13th Feb.– Went out at sunrise to visit villages, and put our usual questions. They are distinctly more flourishing than nearly any we have visited, and Rustemji, who is by no means a small believer in English systems, declares they are not exceptionally so. In one village we, for the first time, received the answer that ‘Nobody was in debt for they had enough to live upon.’ Neither do they complain much of the salt tax, though salt is dearer here than in Bellari, only saying that it used to be cheaper, that is, twelve seers instead of nine to the Halli Sicca rupee. The Hyderabad Government charged five per cent. over and above the English Government price. The assessment is about thirty per cent. on the gross produce, at which figure, too, Rustemji puts the Bombay assessment. The seed corn he calculates at from fifteen to twenty per cent., but a villager we asked put it at one in twelve. I strongly advised these revenue men to advocate a reduction of the assessment, which they agreed would bring ryots in from British territory, and pay in the end. They thought fifty years assessments would pay, too, on these lines.

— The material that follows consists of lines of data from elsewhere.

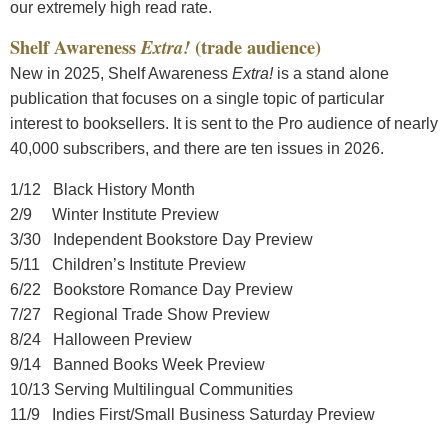
our extremely high read rate.
Shelf Awareness
Extra!
(trade audience)
New in 2025, Shelf Awareness
Extra!
is a stand alone
publication that focuses on a single topic of particular
interest to booksellers. It is sent to the Pro audience of nearly
40,000 subscribers, and there are ten issues in 2026.
1/12 Black History Month
2/9 Winter Institute Preview
3/30 Independent Bookstore Day Preview
5/11 Children’s Institute Preview
6/22 Bookstore Romance Day Preview
7/27 Regional Trade Show Preview
8/24 Halloween Preview
9/14 Banned Books Week Preview
10/13 Serving Multilingual Communities
11/9 Indies First/Small Business Saturday Preview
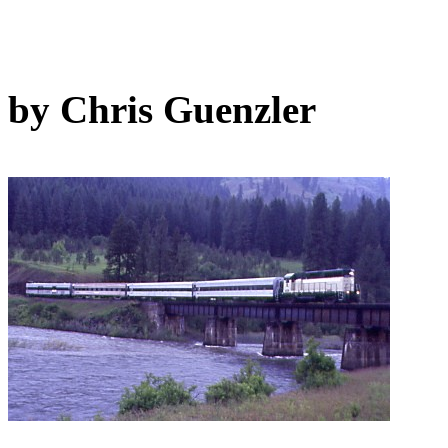
by Chris Guenzler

“Spent the day in the bungalow as it was very hot, and at half past 4 o’clock went on to Bombay, after having instructed two of the Mulvis of Kalbarga in my ideas, and gained their support for the university.”

N.B.– The following is the account given me by an Indian gentleman in whom I have confidence, of the final act of the long official intrigue here described at Hyderabad, which had for its object the permanent retention of the Berar provinces by the Government of India: Twenty years after Lord Ripon’s visit, another viceregal visit was paid to Hyderabad, and the Nizam was pressed by Lord Curzon at the close of an entertainment at the palace to accord him a perpetual lease of the Provinces for the Indian Government, and the Nizam, in deference to his guest, verbally consented. In the morning, however, he would have recalled his promise, and it was only on compulsion, and on threat of deposition, that he signed the treaty laid before him as a binding document by the Resident. The form of a lease was chosen to evade Lord Ripon’s honest assurances at the time of the installation, and there are many precedents for the subterfuge. The Nizam, my informant added, refused for four days to take food after this occurrence.